Затем он решил, что он слепнет. Получив письмо от брата Буонаррото, он начал было читать его, но перед глазами у него поплыли какие-то неясные пятна. Он отложил письмо, умылся, рассеянно подцепил несколько раз вилкой безвкусные макароны, сваренные для него Мики, и снова взялся за письмо. Он не мог разобрать в нем ни слова.
В отчаянии он лег на кровать. Что он делает с собой? Он отказался исполнить простую работу, о которой просил его папа, и замыслил совсем другой план, и вот теперь он выйдет из этой капеллы сгорбленным, кривобоким, слепым карликом, потерявшим человеческий облик и постаревшим по своей собственной великой глупости. Как Торриджани искалечил ему лицо, так этот свод искалечит все его тело. Он будет носить шрамы от сражения с этим плафоном до самой своей кончины. И почему только у него все складывается так дурно и несчастливо? Он мог бы потрафить папе, избегая с ним стычек, и давно жил бы уже во Флоренции, наслаждаясь обедами в Обществе Горшка, любуясь своим уютным и удобным домом и работая над изваянием Геракла.
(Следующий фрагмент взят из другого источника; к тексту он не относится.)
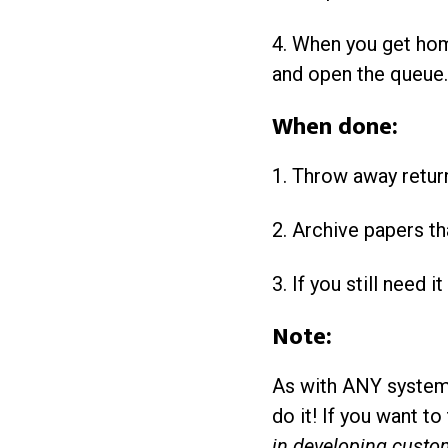
4. When you get home
and open the queue. 
When done:
1. Throw away retur
2. Archive papers th
3. If you still need i
Note:
As with ANY system s
do it! If you want t
in developing custom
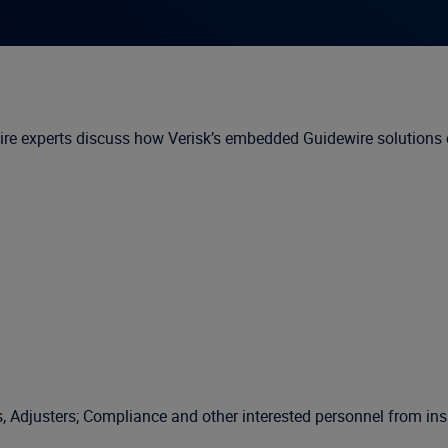
e experts discuss how Verisk’s embedded Guidewire solutions ca
djusters; Compliance and other interested personnel from insur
Совсем лишившись сна, страдая от боли во всем теле, чувствуя тоску по родине и страшное свое одиночество, он встал в черной, как чернила, темноте, зажег свечу и на обороте старого рисунка принялся набрасывать строки, стараясь этим как бы облегчить свое горе.
Он получил весть, что брат его Лионардо умер в монастыре в Пизе. Было неясно, почему он оказался в Пизе, там ли его и похоронили, от какой болезни он умер. Но когда Микеланджело пошел в церковь Сан Лоренцо ин Дамазо заказывать мессу за упокой души Лионардо, он понял, что ему не надо узнавать, от чего умер брат: он умер от избытка рвения. Как можно поручиться, что и ему самому не суждено умереть от того же недуга?
Мики наткнулся на колонию каменотесов в Трастевере и теперь проводил с ними все вечера и праздники. Росселли ездил то на юг, в Неаполь, то на север, в Витербо и Перуджию, и, как признанный мастер своего дела, штукатурил стены под роспись. Микеланджело безвыездно жил в Риме. И никто больше не заглядывал к нему, никто не приглашал к себе. Разговоры его с Мики касались главным образом растирания красок и заготовки материалов, нужных для работы на лесах. Он вел такой же затворнический образ жизни, как монахи в Санто Спирито.
Он уже не ходил в папский дворец беседовать с Юлием, хотя папа, после второго посещения капеллы, прислал ему тысячу дукатов на расходы. Ни одна живая душа больше не появлялась в Систине. Когда Микеланджело шел из своего дома в капеллу и из капеллы домой, он спотыкался, будто слепец, и с трудом переходил площадь: голова его была опущена, он никого не замечал. Прохожие тоже больше не обращали внимания на его запачканные красками и известью платье, лицо, бороду, волосы. Кое-кто считал его сумасшедшим.
«Помешанный, — такое слово было бы вернее, — бормотал Микеланджело. — Когда я провел весь день на Олимпе среди богов и богинь, как мне снова примениться к этой жалкой земле?»